Oates writes short chapters that fracture the story along multiple points of view, sometimes giving us the same events from contrasting angles. We see actions through the eyes of Marilyn, her lovers, husbands, fans, reporters and down the barrel of a sniper rifle, pointed at her delicate head without anyone’s knowledge but our own. Oates wants us to see Norma Jean in the paradoxical light celebrity creates, as both the mysterious queen who controls her kingdom, and lost princess running around after her who’s desperate to make things right. When you’re the centre of the universe and everyone looks to you for guidance, who can you ask for help?

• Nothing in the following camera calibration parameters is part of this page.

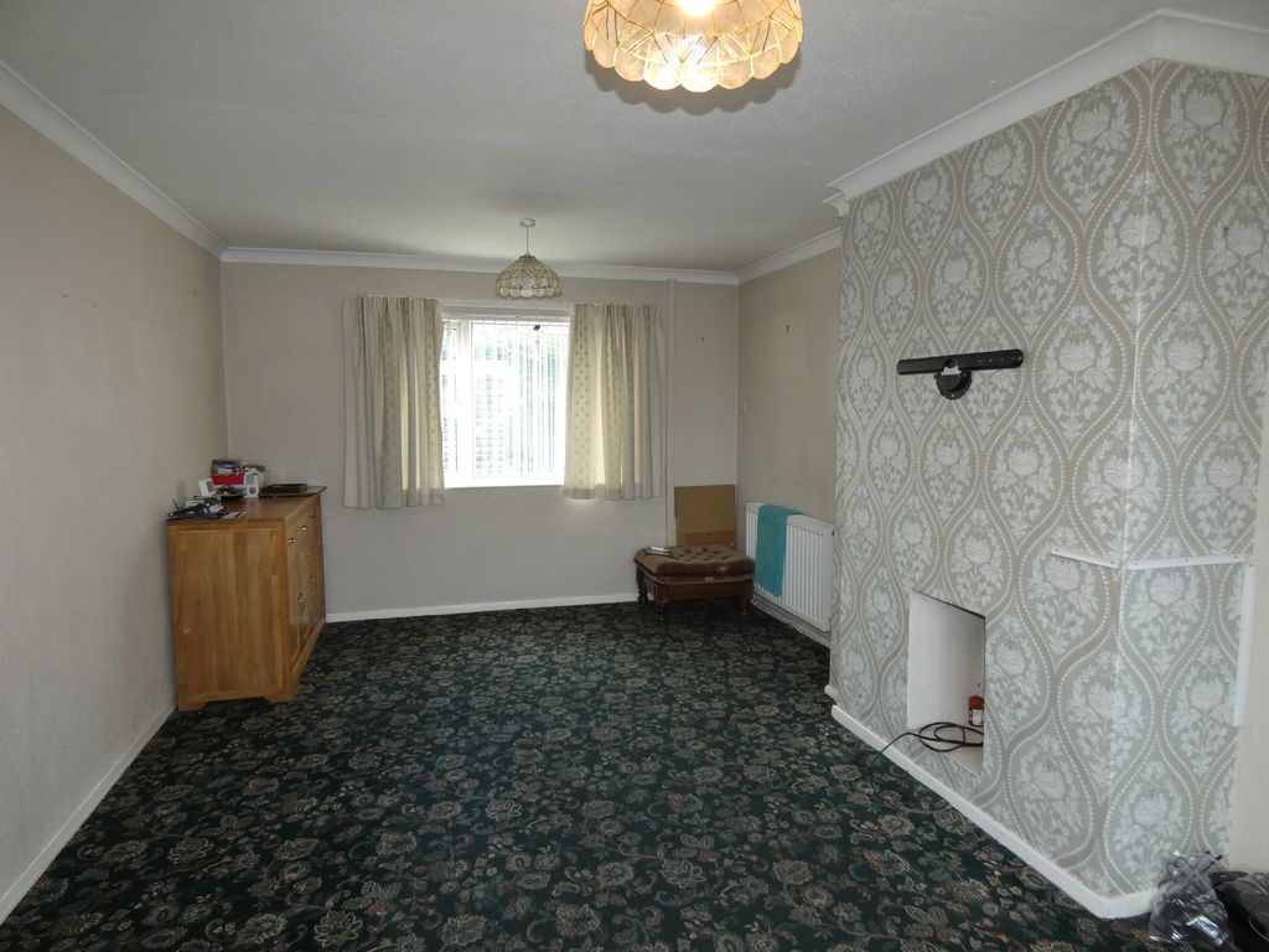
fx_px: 733
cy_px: 476
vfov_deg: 66.0
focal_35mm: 20
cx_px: 634
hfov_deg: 81.7
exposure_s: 1/60
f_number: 2.8
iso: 200
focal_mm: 3.6
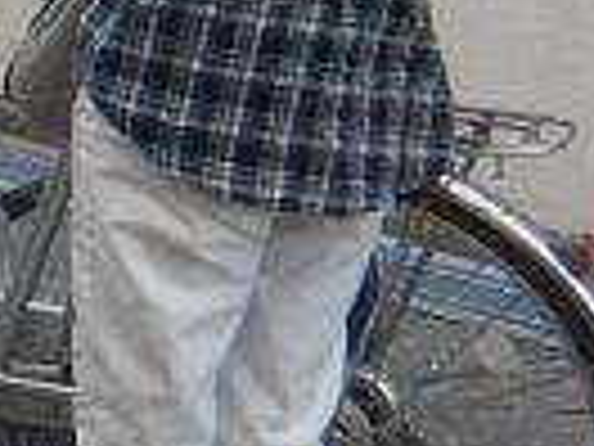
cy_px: -99
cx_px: -364
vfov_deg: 12.5
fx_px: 1991
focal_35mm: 116
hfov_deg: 15.3
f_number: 2.8
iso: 125
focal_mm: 4.3
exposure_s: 1/160
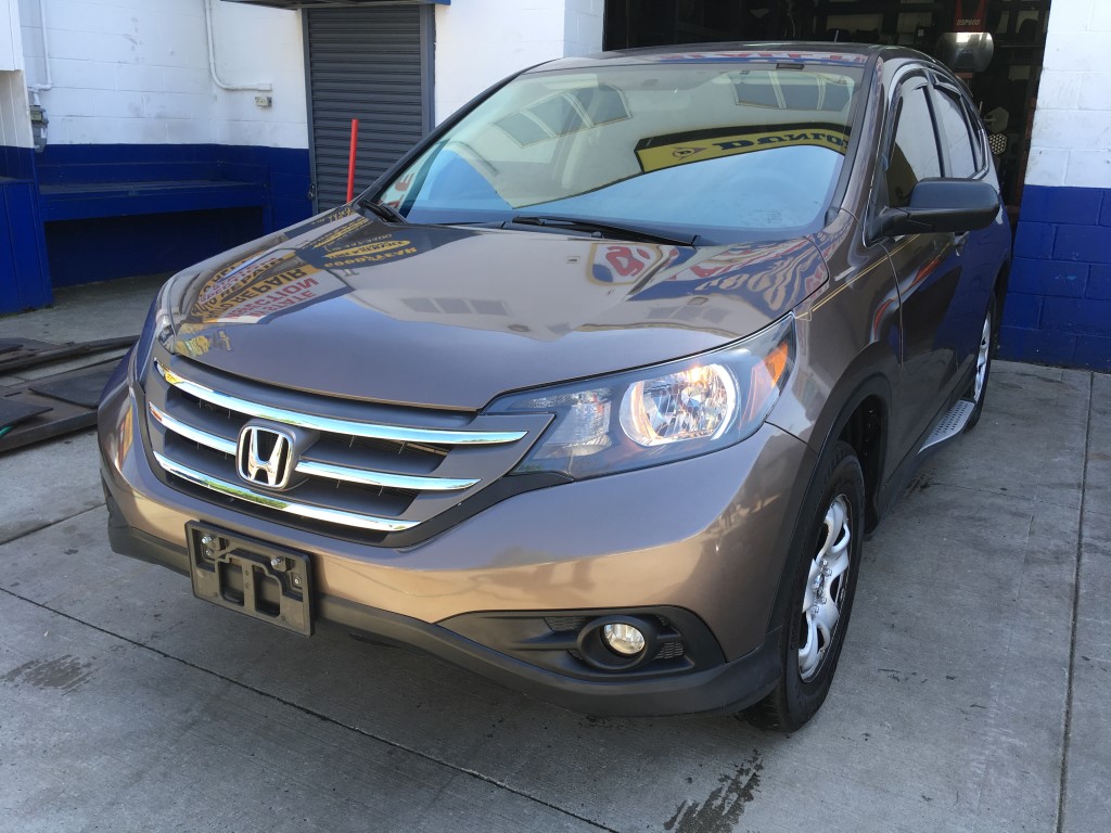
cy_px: 416
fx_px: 931
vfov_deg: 48.2
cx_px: 556
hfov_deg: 61.7
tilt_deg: -15.7
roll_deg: -1.1
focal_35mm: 29
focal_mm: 4.15
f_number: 2.2
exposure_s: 1/144
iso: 25
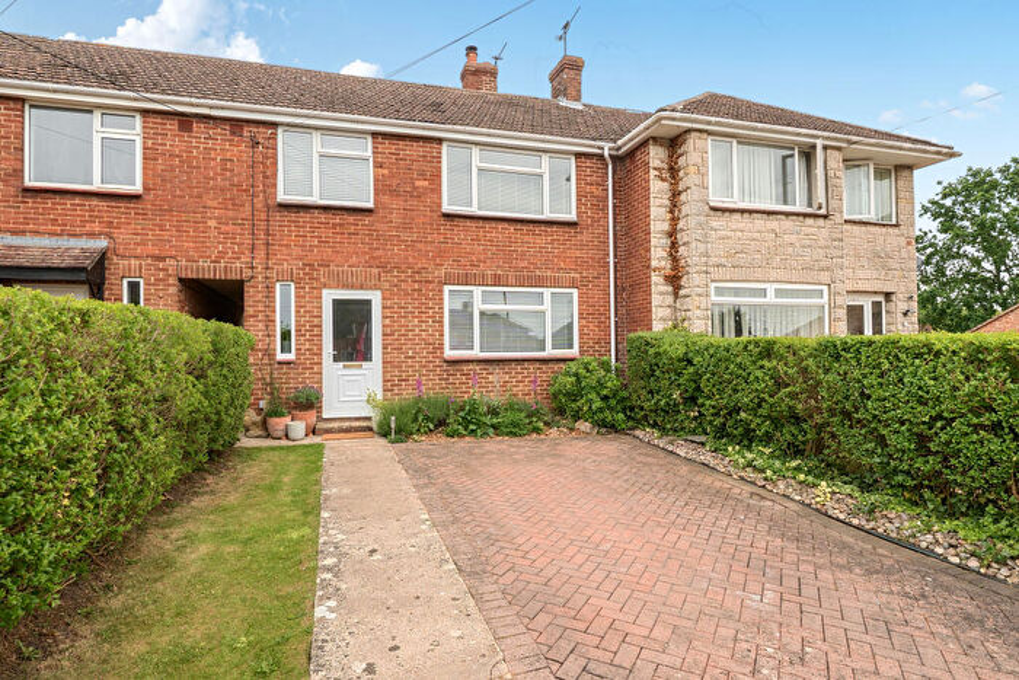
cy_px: 340
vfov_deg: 67.4
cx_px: 510
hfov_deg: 90.0
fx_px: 510
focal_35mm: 18
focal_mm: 12
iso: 400
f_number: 8
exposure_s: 1/200
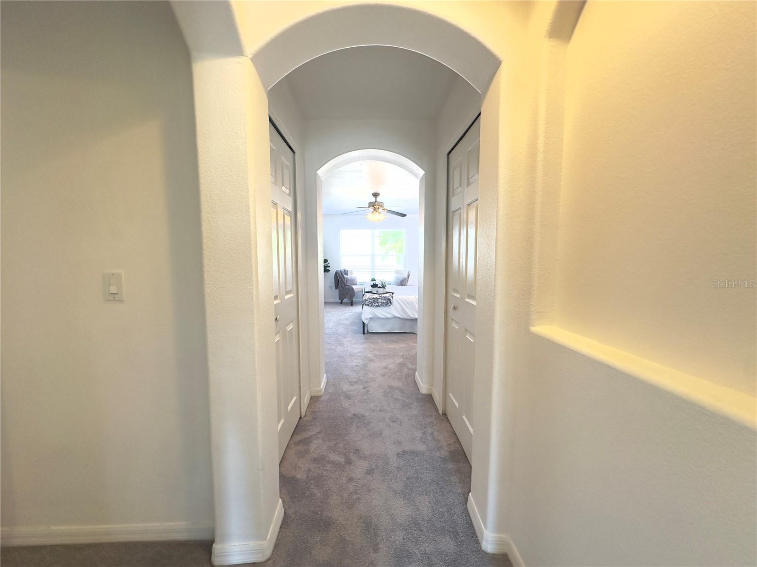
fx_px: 306
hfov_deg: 102.1
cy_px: 284
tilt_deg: -5.6
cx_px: 378
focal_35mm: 14
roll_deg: +0.3
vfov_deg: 85.7
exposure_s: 1/120
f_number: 2.2
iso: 160
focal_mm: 2.22
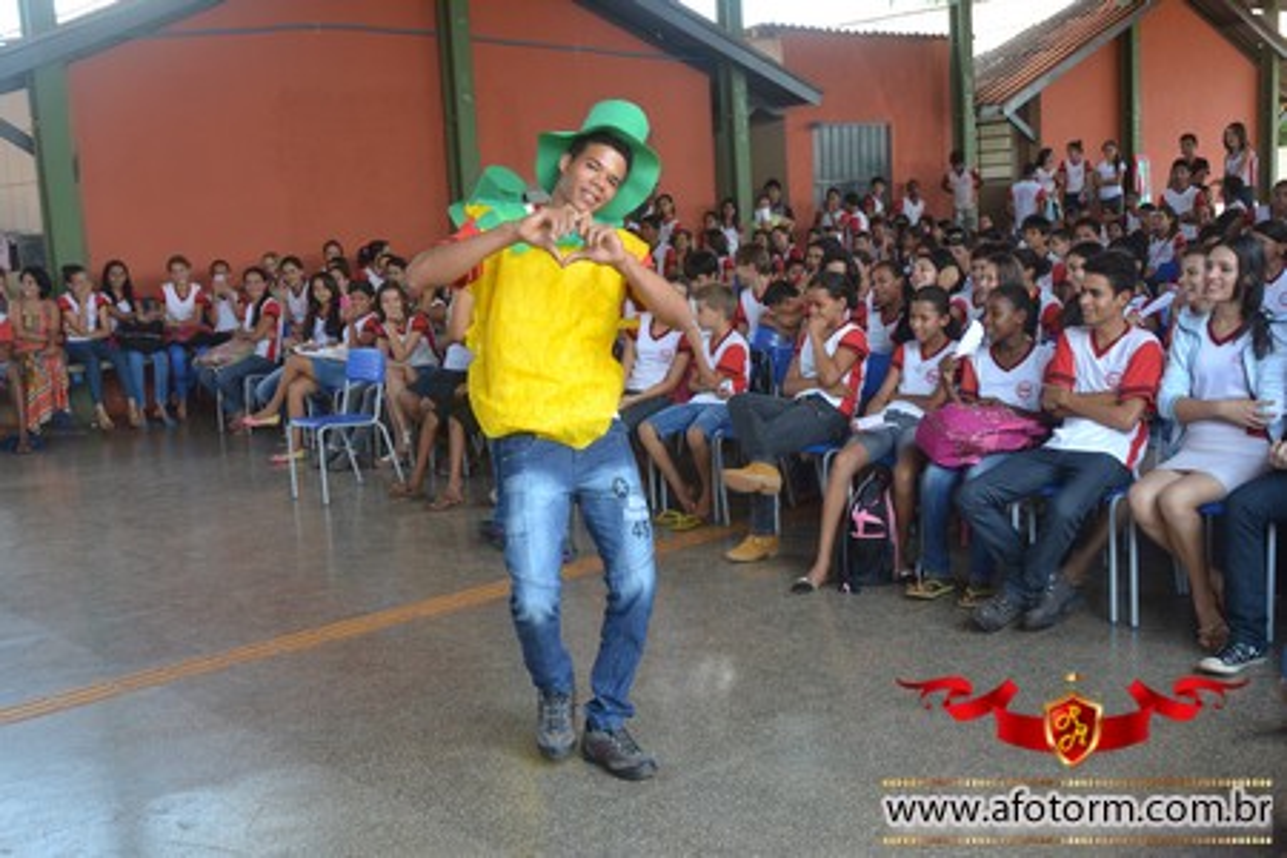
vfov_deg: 31.9
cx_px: 644
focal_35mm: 42
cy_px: 429
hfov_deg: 46.4
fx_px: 1501
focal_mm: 28
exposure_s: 1/125
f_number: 5.6
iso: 320
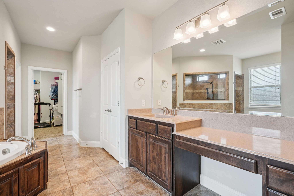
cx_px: 147
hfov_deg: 96.7
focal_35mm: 16
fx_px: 131
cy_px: 98
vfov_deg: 73.7
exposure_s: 1/20
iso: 400
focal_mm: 16
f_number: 8
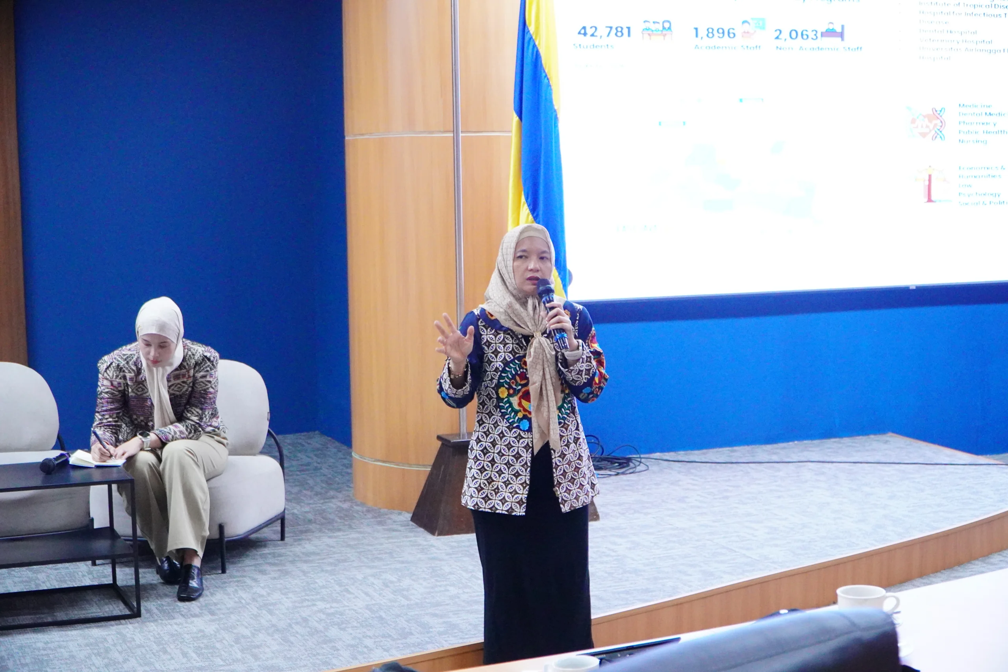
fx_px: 1596
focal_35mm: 57
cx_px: 504
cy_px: 336
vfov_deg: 23.8
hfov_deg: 35.1
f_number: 4.5
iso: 6400
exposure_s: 1/200
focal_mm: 38
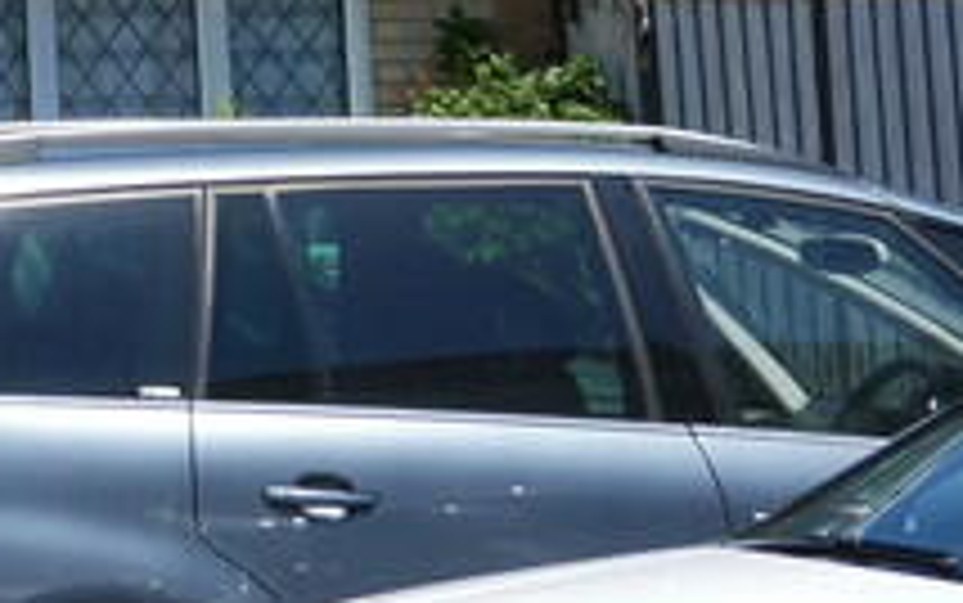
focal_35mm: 183
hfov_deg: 10.3
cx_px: -1152
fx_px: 4805
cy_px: -808
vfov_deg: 6.8
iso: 400
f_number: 9
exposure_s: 1/500
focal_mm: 18
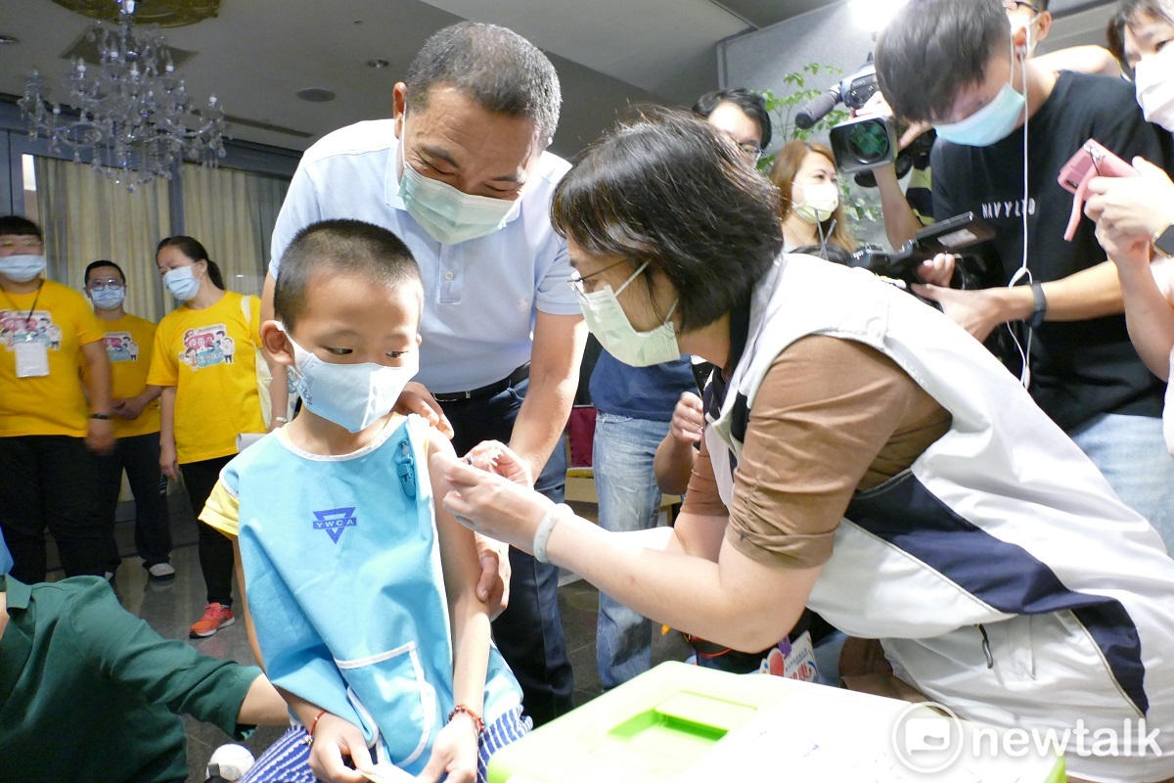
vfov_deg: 51.3
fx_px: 815
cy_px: 392
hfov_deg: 71.5
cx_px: 587
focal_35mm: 25
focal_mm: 9.12
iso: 1600
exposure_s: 1/30
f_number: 2.8
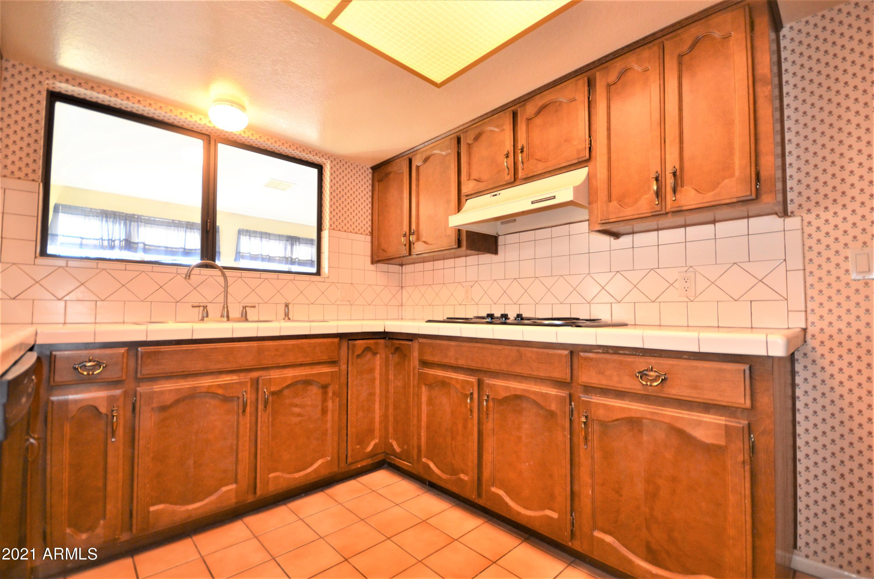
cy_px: 290
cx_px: 437
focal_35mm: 15
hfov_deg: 100.5
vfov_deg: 77.1
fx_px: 363
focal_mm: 10
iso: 800
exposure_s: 1/60
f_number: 4
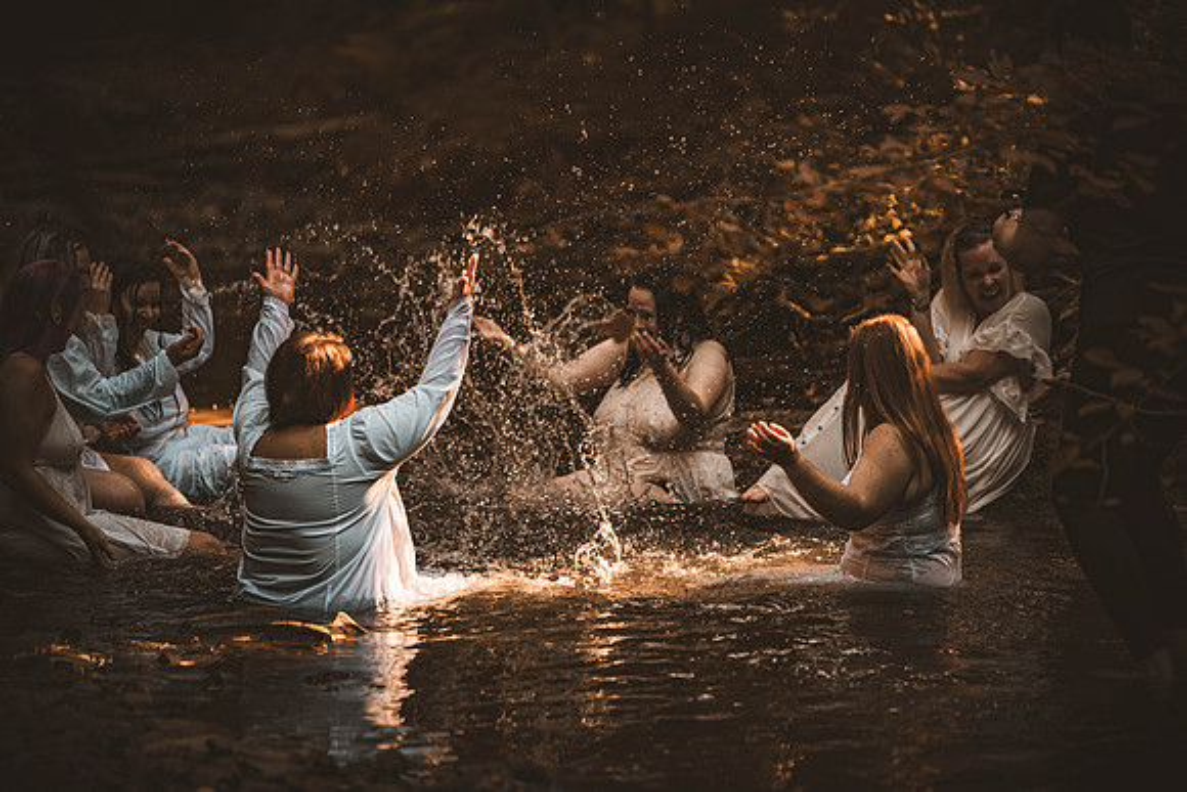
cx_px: 594
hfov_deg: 10.3
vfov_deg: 6.9
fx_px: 6596
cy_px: 396
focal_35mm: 200
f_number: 2.8
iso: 1000
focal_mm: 200
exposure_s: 1/400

If there’s a downside it’s also one of the book’s strengths. The detail of description is both a joy to roll around in and a slog to wade through, sometimes slipping from page-turner to snail’s pace within the same paragraph. The uncertainty of Norma’s life is what makes us care for her, but it also takes too long to get to the end and realise what a large part of the meaning all is. I think you could easily slice 150 pages from this tome and still have a weighty, highly insightful examination of the poison at the heart of superstardom.

It’s soon to be adapted into a film by Netflix with Andrew Dominik directing (Mindhunter, The Assassination of Jesse James by the Coward Robert Ford) and it looks set to be a faithful and satisfying adaptation of this beautifully sad novel. Before it comes out, make sure to read the story of Norma Jean Baker, and how her life was changed and cursed forever by celebrity.

Joyce Carol Oates has been writing for decades, and has published over 50 novels and dozens of short story collections. Blonde is one of her longest and most personal works, and explores a period of time Oates lived through and has always remained fascinated with, the Swinging 60s.